Saturday, September 18, 2010

My sordid relationship with exercise

I have such a dirty, sordid relationship with exercise.  I need it, I want it, I can't have it, it's keeping me from developing other relationships, I hate it, I'm afraid to come crawling back again.  It's such an old relationship, too - it remembers me from when I was first trying to become an exerciser long, long ago, to when I was actually pretty good at it, through all the ups and downs of pregnancies, childbirths, raising small children, developing and treating breast cancer, losing one parent, then the 2nd, and then the 3rd (m-i-l).  Admittedly, it's been mostly remembering me, and I've been remembering it, lately!

Well, finally, my last child has started school in the mornings on Monday-Friday.  Even if he misses for an occasional cold, I should be able to still be mostly on a schedule and stick to it.  I need to not sign up for anything except for exercise during that time period (M-F from 9:20am - 11:20am when I have to get in the shower to be clean for pick-up), and then I actually have to DO IT.  That's the trick - this week my boy went M-Th (cold he can't shake so kept him home yesterday) and I was only a successful exerciser on Monday.  I spent the other days cleaning up after chickens/pets/gardening, cleaning up from the renovation, blogging or doing email or organizing the schedule (and one awesome and really-worth-it day with a dear friend who gave me a million ideas and inspiration for the house and for life).  They were all great things to do - things that needed to be done - but the thing is, there is ALWAYS something that needs to be done.  If I want to turn my dirty sordid relationship with exercise into an actual relationship that is working for me, I need to make the time, and now I have the time to make, M-F.

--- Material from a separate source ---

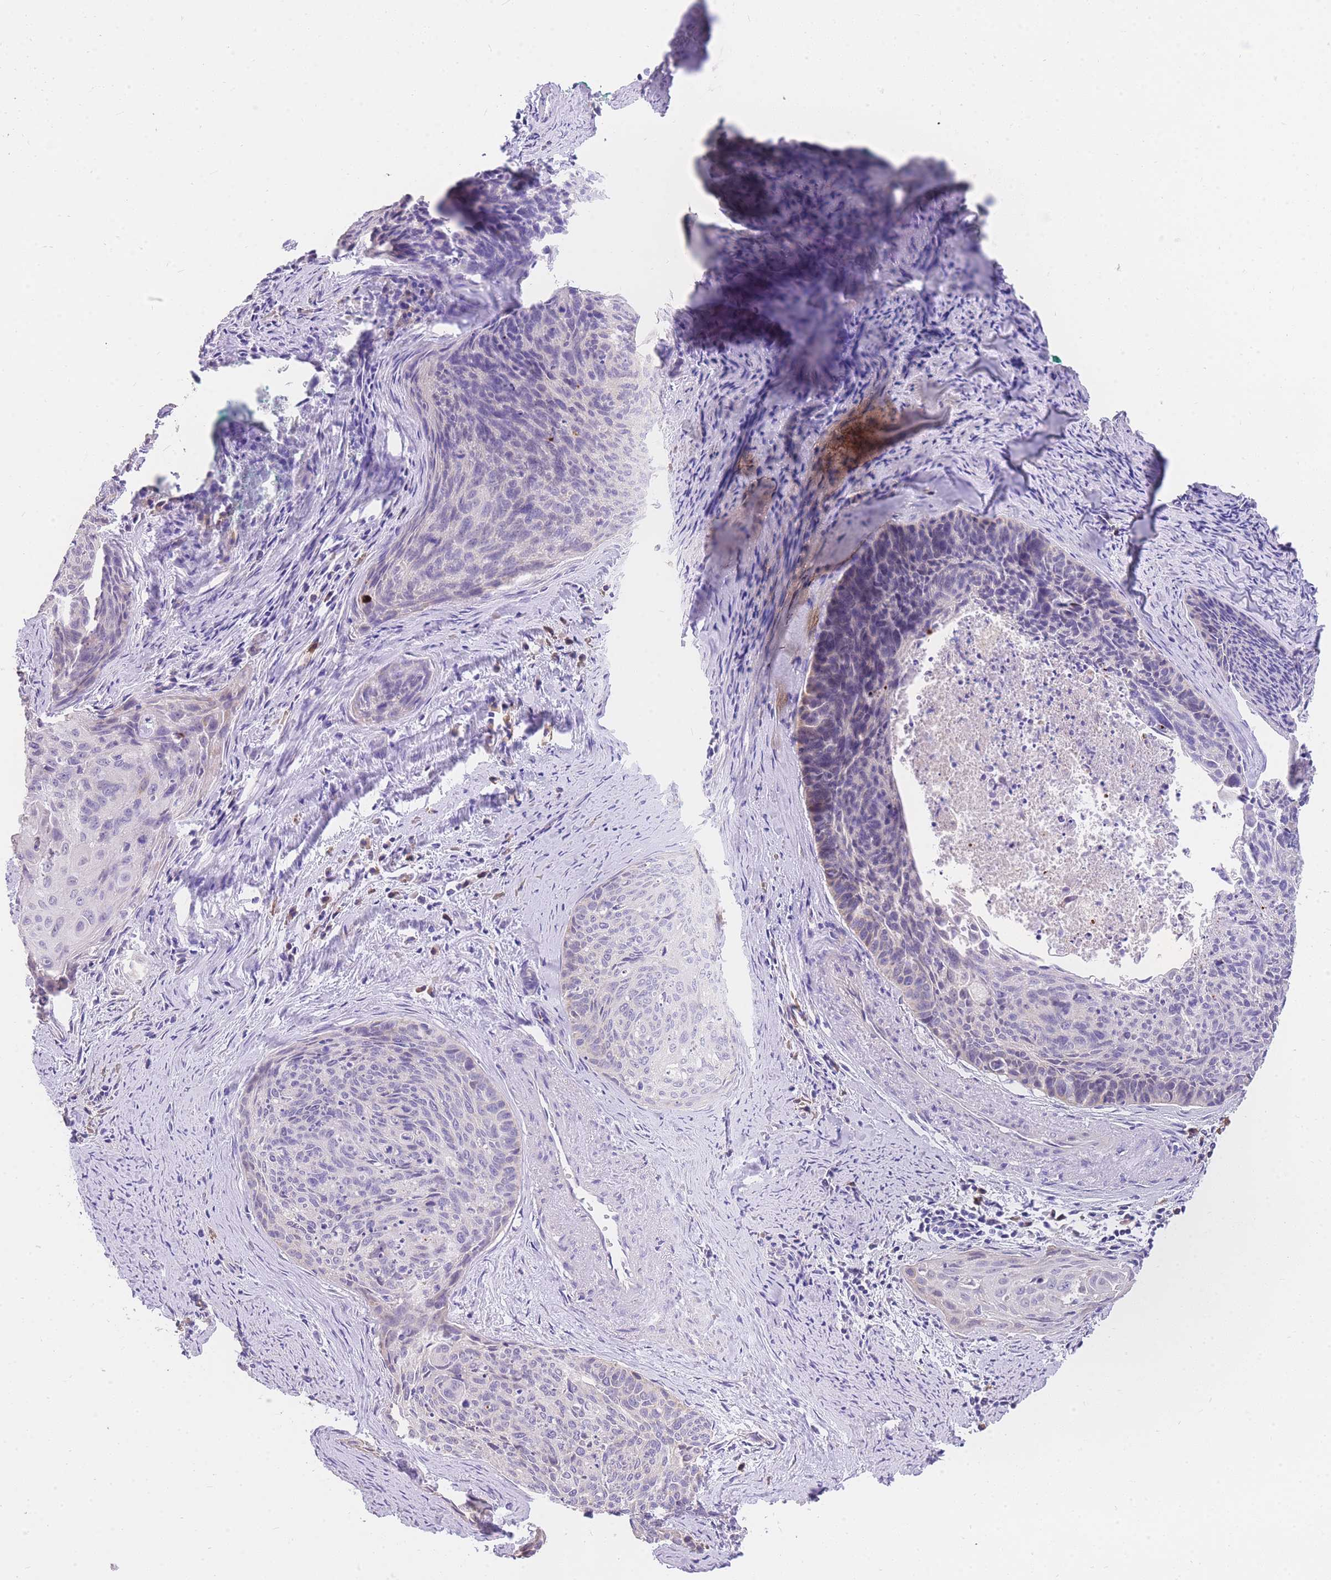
{"staining": {"intensity": "negative", "quantity": "none", "location": "none"}, "tissue": "cervical cancer", "cell_type": "Tumor cells", "image_type": "cancer", "snomed": [{"axis": "morphology", "description": "Squamous cell carcinoma, NOS"}, {"axis": "topography", "description": "Cervix"}], "caption": "Protein analysis of cervical cancer (squamous cell carcinoma) displays no significant staining in tumor cells.", "gene": "C2orf88", "patient": {"sex": "female", "age": 55}}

>>>>>>>>>>>>>All of my whining to myself>>>>>>>>>>>>>>
If I had any willpower or devotion to this dirty sordid relationship it would not have taken me 11 YEARS to give myself that 2 hours/day regularly!  I would have gotten up early without fail (instead of about 7 times in  11 years), I would have stayed up late regularly, I would have forced any one of my 3 children to go to the gym when they were having a fit about not going. I wouldn't have let myself fall off these schedules and plans so easily.  I do have an obvious guilt problem, though - and it's hard for me to not get stressed when something unusual comes up (all the time with kids, illnesses, deaths, moves, renovations, etc) and then I get worked up, and the depression comes in, and that whole cycle begins and I begin reacting instead of acting.
>>>>>>>>>>>>All of my niceness to myself>>>>>>>>>>>>>>>
I've done a pretty good job, considering all of these other things.  Yes, a better person could have done better...but I have three healthy children who are confident, and smart, and HAPPY, and doing very well despite all of our difficulties and more than any of that, DESPITE having a mom who suffers from depression.  That I have (mostly) spared them from my crazy is by far my biggest accomplishment! and if I had to get fat to do it, or be scatterbrained to do it, or be spontaneous in my cure-the-depression tricks to do it, it was all worth it when I get reports that my children are doing well, are coping well, are being good role models, are spreading their sunshine to others.

And now I have Monday - Friday, 9:20 - 11:20am, to get myself back on track with exercise and quiet time, to do some good things to actively treat the depression instead of reacting to it.  My dirty, sordid relationship will have a little regular time and attention and should be able to become a tool I can use to build a more complete (more neurologically-sound!) me.